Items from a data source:
▽
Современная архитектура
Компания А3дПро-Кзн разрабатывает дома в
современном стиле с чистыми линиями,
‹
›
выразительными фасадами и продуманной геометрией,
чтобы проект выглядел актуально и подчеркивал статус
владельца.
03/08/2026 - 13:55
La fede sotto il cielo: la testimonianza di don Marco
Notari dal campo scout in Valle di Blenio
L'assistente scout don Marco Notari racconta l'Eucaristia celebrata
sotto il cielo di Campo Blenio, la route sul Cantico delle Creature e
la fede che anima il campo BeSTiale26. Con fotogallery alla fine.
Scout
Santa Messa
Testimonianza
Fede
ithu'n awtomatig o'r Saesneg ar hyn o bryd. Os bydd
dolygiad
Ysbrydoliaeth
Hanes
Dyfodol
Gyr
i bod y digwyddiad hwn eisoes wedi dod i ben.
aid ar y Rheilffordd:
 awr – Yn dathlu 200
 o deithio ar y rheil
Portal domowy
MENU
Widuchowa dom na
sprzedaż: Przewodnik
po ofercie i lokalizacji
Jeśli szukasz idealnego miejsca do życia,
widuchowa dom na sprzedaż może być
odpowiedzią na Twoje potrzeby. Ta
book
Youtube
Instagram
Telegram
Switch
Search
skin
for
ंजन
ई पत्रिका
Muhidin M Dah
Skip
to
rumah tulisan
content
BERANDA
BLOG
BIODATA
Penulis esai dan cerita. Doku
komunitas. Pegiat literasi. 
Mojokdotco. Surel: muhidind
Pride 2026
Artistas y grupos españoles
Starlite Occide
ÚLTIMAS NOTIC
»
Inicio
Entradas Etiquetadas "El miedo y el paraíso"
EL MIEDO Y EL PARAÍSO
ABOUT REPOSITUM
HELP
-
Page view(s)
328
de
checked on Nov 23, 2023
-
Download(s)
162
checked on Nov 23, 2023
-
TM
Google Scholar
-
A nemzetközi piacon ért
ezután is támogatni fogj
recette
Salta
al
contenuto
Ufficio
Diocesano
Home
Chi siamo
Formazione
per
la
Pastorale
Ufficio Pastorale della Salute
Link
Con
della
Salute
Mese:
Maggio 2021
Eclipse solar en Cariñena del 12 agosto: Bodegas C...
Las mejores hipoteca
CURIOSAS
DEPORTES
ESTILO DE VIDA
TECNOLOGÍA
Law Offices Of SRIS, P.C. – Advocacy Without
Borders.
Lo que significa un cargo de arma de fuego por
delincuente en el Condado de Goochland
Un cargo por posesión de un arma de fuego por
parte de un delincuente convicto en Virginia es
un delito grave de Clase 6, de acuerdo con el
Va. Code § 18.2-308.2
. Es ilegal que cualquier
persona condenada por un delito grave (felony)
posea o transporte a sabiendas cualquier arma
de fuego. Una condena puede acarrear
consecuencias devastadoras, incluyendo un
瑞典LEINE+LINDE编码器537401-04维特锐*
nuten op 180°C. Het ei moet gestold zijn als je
△
• Task requirements: Copy every line of all the items above word for word, keeping each line break where it falls.

• Response area:
Современная архитектура
Компания А3дПро-Кзн разрабатывает дома в
современном стиле с чистыми линиями,
‹
›
выразительными фасадами и продуманной геометрией,
чтобы проект выглядел актуально и подчеркивал статус
владельца.
03/08/2026 - 13:55
La fede sotto il cielo: la testimonianza di don Marco
Notari dal campo scout in Valle di Blenio
L'assistente scout don Marco Notari racconta l'Eucaristia celebrata
sotto il cielo di Campo Blenio, la route sul Cantico delle Creature e
la fede che anima il campo BeSTiale26. Con fotogallery alla fine.
Scout
Santa Messa
Testimonianza
Fede
ithu'n awtomatig o'r Saesneg ar hyn o bryd. Os bydd
dolygiad
Ysbrydoliaeth
Hanes
Dyfodol
Gyr
i bod y digwyddiad hwn eisoes wedi dod i ben.
aid ar y Rheilffordd:
 awr – Yn dathlu 200
 o deithio ar y rheil
Portal domowy
MENU
Widuchowa dom na
sprzedaż: Przewodnik
po ofercie i lokalizacji
Jeśli szukasz idealnego miejsca do życia,
widuchowa dom na sprzedaż może być
odpowiedzią na Twoje potrzeby. Ta
book
Youtube
Instagram
Telegram
Switch
Search
skin
for
ंजन
ई पत्रिका
Muhidin M Dah
Skip
to
rumah tulisan
content
BERANDA
BLOG
BIODATA
Penulis esai dan cerita. Doku
komunitas. Pegiat literasi. 
Mojokdotco. Surel: muhidind
Pride 2026
Artistas y grupos españoles
Starlite Occide
ÚLTIMAS NOTIC
»
Inicio
Entradas Etiquetadas "El miedo y el paraíso"
EL MIEDO Y EL PARAÍSO
ABOUT REPOSITUM
HELP
-
Page view(s)
328
de
checked on Nov 23, 2023
-
Download(s)
162
checked on Nov 23, 2023
-
TM
Google Scholar
-
A nemzetközi piacon ért
ezután is támogatni fogj
recette
Salta
al
contenuto
Ufficio
Diocesano
Home
Chi siamo
Formazione
per
la
Pastorale
Ufficio Pastorale della Salute
Link
Con
della
Salute
Mese:
Maggio 2021
Eclipse solar en Cariñena del 12 agosto: Bodegas C...
Las mejores hipoteca
CURIOSAS
DEPORTES
ESTILO DE VIDA
TECNOLOGÍA
Law Offices Of SRIS, P.C. – Advocacy Without
Borders.
Lo que significa un cargo de arma de fuego por
delincuente en el Condado de Goochland
Un cargo por posesión de un arma de fuego por
parte de un delincuente convicto en Virginia es
un delito grave de Clase 6, de acuerdo con el
Va. Code § 18.2-308.2
. Es ilegal que cualquier
persona condenada por un delito grave (felony)
posea o transporte a sabiendas cualquier arma
de fuego. Una condena puede acarrear
consecuencias devastadoras, incluyendo un
瑞典LEINE+LINDE编码器537401-04维特锐*
nuten op 180°C. Het ei moet gestold zijn als je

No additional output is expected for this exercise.